Lines of the data that contain the word "Galois" are the ones to copy.

-- Opening Marker --

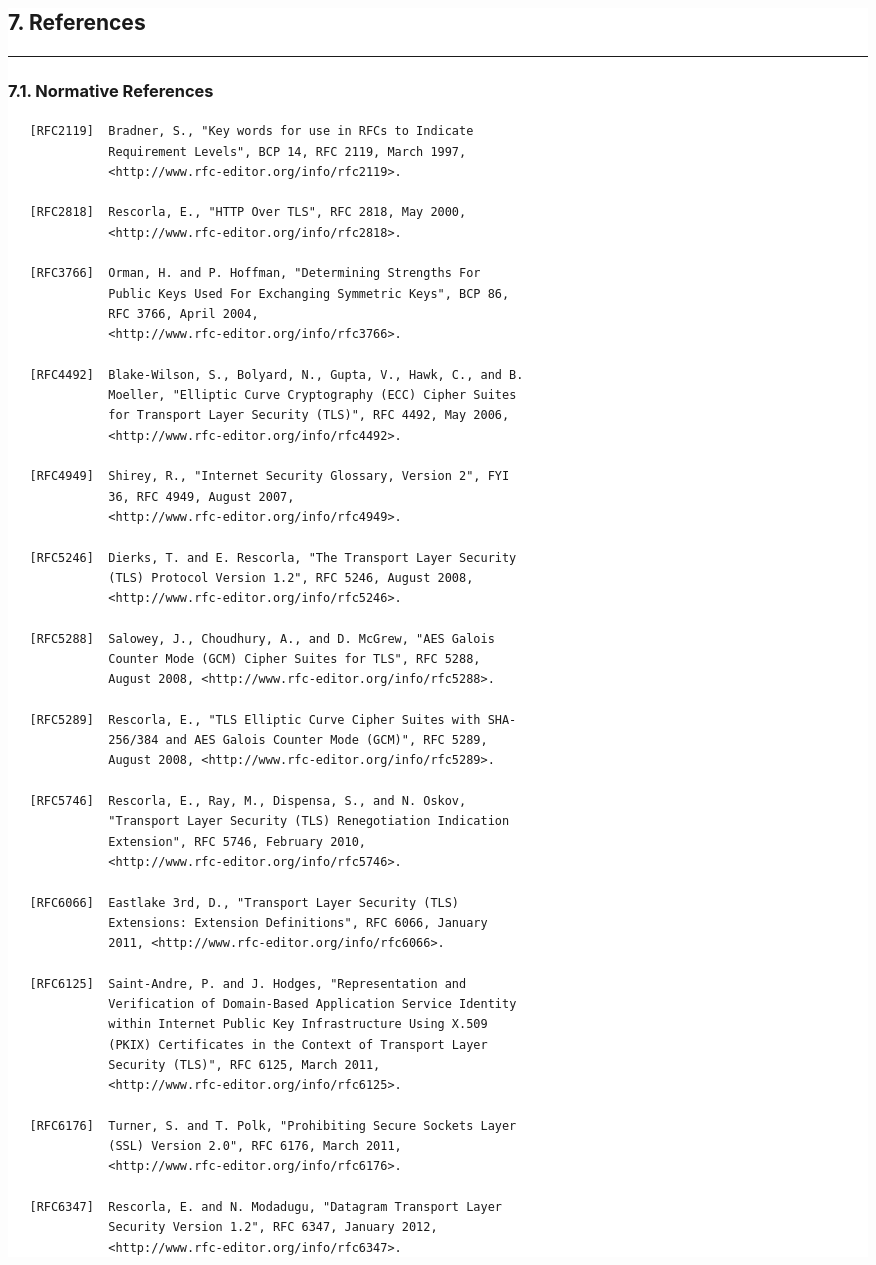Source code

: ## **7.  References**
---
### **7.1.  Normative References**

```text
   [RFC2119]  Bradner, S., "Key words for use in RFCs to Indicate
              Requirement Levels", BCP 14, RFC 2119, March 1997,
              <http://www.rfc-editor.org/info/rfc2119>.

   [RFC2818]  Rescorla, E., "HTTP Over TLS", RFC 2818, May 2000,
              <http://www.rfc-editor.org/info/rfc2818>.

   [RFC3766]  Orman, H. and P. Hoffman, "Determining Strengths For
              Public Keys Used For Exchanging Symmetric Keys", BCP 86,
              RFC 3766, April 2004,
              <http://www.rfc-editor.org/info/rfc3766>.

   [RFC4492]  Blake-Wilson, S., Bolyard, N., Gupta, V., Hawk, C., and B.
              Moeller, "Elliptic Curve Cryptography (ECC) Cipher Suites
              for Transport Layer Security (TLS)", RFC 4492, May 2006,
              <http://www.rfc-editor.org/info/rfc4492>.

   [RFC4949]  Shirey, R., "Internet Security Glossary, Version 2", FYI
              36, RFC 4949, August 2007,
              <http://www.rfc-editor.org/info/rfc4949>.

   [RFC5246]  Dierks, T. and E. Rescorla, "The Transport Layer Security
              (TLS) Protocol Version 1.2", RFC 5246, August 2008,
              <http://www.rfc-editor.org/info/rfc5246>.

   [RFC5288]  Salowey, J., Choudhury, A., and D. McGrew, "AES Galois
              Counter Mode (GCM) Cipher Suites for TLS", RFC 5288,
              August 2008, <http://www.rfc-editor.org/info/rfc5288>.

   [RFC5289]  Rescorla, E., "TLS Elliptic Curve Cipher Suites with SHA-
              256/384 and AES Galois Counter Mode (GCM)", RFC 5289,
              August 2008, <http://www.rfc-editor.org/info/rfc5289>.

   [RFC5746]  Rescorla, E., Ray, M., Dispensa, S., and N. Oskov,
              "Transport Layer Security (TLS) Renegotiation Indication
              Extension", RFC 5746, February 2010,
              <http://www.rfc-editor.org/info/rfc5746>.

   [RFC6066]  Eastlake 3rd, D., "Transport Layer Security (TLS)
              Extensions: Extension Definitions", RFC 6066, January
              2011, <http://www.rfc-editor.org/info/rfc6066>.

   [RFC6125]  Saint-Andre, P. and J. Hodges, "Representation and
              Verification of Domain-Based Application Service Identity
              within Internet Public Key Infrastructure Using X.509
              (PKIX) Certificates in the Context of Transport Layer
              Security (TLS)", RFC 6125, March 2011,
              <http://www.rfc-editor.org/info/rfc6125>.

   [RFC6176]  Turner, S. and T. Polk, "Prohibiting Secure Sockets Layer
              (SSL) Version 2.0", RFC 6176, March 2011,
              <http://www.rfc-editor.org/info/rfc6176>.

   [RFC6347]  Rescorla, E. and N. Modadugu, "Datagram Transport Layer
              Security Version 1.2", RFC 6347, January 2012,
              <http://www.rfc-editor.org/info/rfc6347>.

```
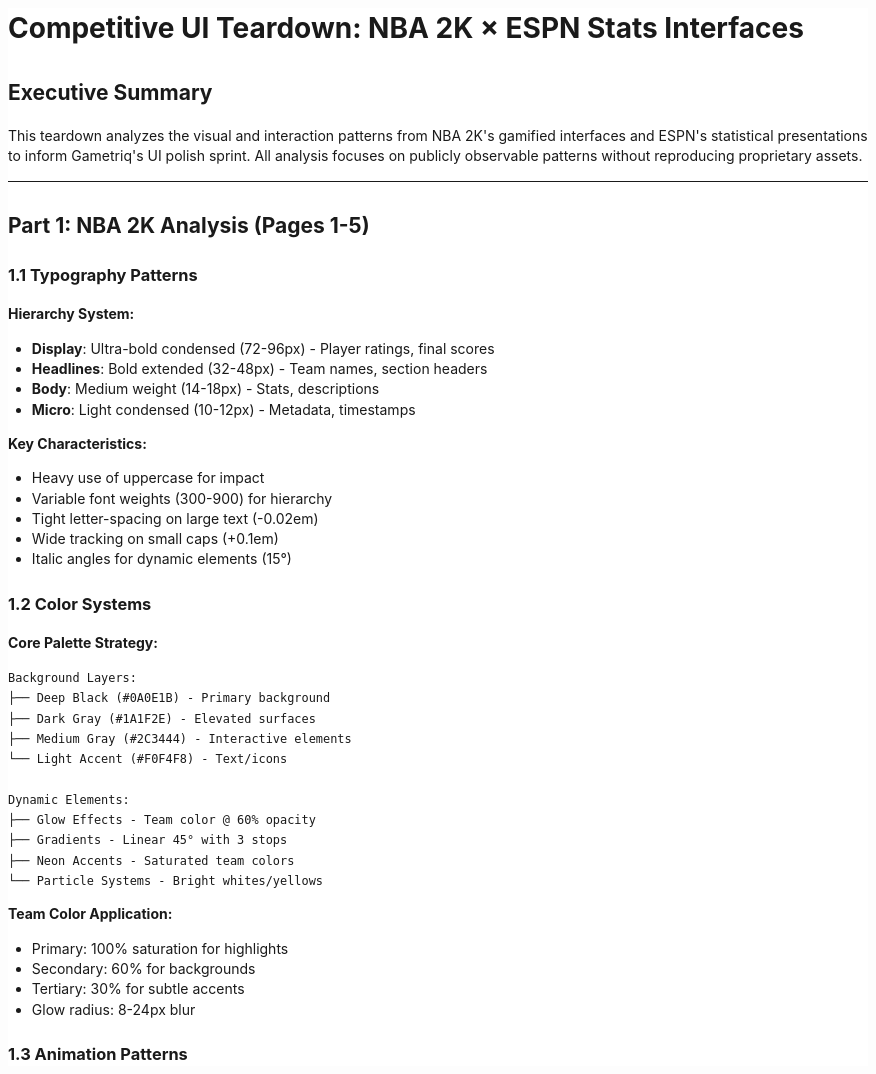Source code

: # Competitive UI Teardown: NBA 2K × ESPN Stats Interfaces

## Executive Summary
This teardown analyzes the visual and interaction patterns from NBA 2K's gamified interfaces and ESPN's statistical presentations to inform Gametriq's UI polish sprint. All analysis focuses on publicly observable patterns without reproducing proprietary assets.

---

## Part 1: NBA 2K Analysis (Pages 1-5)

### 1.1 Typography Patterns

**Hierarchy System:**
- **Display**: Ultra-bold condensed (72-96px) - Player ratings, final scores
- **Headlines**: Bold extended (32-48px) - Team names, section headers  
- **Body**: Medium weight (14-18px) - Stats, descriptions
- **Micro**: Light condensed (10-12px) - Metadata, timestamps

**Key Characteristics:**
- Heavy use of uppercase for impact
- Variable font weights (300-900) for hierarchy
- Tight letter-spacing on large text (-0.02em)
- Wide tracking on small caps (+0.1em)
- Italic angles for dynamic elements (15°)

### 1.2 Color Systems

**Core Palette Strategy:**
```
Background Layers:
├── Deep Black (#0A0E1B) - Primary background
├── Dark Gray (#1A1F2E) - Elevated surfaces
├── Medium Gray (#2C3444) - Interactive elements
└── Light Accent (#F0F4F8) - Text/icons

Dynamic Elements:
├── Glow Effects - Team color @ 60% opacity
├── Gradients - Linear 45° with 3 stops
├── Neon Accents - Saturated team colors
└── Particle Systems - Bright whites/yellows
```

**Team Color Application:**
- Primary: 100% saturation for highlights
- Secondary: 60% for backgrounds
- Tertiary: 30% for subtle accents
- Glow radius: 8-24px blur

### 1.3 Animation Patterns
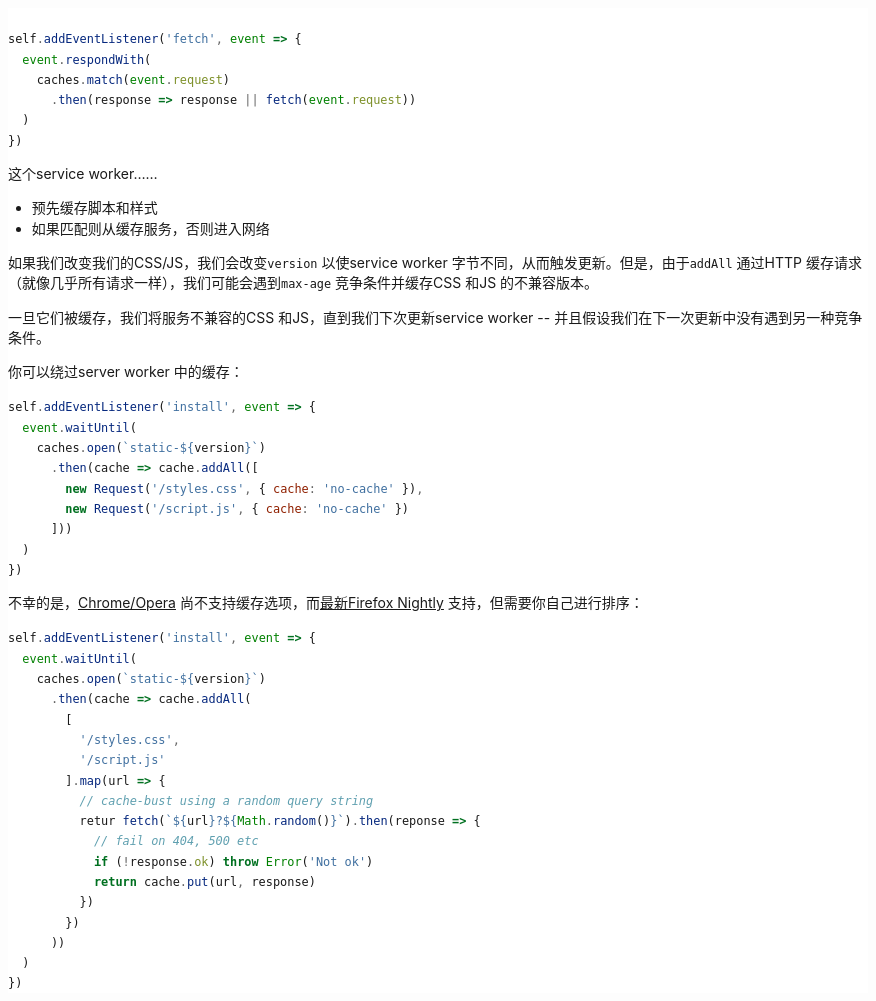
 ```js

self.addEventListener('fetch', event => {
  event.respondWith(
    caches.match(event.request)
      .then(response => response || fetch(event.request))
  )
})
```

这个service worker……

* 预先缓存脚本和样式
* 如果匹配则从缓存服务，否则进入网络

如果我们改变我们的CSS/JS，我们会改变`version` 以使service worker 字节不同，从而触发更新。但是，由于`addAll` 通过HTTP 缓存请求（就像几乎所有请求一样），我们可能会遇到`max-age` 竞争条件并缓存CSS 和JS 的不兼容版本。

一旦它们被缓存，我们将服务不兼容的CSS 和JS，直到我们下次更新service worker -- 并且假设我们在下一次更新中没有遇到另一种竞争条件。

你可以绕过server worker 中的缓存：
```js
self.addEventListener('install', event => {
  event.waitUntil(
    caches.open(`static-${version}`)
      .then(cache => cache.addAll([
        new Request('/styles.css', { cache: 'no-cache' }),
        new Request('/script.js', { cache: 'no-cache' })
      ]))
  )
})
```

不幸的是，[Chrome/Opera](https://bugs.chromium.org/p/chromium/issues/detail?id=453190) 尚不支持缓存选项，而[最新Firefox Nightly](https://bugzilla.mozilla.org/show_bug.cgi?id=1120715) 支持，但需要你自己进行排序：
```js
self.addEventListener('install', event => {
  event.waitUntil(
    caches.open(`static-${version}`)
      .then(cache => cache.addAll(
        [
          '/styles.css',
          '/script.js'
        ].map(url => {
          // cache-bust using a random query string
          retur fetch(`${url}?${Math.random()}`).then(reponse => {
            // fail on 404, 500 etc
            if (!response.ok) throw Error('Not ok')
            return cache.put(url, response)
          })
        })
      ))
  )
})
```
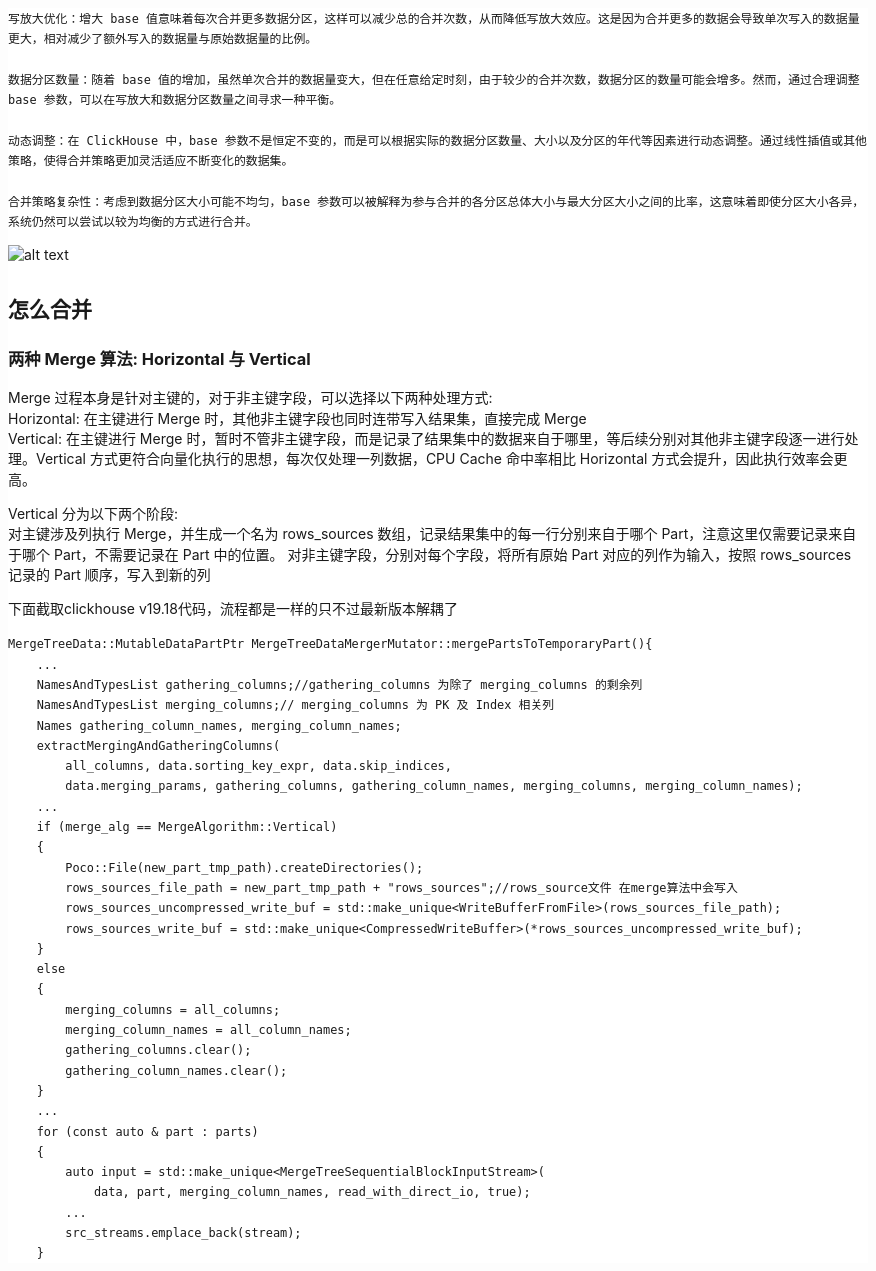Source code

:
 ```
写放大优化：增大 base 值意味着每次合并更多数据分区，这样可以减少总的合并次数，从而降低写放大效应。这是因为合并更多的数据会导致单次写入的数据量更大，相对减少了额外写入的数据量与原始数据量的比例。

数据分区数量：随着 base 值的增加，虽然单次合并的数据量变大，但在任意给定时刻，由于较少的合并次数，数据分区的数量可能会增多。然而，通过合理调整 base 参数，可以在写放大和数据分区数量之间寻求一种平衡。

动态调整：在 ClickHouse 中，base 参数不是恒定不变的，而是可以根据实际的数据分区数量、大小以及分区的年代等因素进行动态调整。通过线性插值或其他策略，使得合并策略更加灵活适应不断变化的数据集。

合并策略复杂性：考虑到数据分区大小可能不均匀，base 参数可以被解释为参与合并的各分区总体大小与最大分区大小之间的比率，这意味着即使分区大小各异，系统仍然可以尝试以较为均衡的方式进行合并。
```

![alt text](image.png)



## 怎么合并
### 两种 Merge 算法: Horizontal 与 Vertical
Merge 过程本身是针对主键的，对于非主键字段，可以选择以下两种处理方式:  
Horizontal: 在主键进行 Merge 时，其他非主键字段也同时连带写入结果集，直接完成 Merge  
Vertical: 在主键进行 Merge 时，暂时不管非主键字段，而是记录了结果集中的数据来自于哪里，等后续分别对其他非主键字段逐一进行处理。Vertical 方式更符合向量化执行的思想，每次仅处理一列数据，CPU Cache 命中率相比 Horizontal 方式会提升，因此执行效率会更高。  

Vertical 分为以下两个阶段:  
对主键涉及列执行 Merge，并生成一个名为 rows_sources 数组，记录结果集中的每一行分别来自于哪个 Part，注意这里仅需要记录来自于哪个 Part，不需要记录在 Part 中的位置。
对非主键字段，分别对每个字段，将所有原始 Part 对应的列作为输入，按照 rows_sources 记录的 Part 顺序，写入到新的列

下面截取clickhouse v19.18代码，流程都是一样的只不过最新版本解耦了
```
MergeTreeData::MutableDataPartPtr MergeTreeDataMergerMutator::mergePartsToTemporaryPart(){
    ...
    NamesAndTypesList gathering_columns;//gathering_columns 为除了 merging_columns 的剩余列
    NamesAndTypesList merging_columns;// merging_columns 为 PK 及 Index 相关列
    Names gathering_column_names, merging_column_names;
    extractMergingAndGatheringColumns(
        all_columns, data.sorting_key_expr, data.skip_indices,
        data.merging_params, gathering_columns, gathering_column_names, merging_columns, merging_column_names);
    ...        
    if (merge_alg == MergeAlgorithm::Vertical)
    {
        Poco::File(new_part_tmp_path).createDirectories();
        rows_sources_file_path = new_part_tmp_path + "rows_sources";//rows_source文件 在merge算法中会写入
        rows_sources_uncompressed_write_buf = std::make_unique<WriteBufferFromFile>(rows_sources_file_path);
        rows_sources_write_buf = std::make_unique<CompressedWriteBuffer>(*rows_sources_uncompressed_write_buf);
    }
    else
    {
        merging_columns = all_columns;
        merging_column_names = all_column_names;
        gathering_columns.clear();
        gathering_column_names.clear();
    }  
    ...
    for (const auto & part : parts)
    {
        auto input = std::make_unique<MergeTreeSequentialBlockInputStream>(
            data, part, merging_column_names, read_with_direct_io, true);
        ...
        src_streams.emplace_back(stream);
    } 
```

-- Closing Marker --

Task solution:
   [RFC5288]  Salowey, J., Choudhury, A., and D. McGrew, "AES Galois
              256/384 and AES Galois Counter Mode (GCM)", RFC 5289,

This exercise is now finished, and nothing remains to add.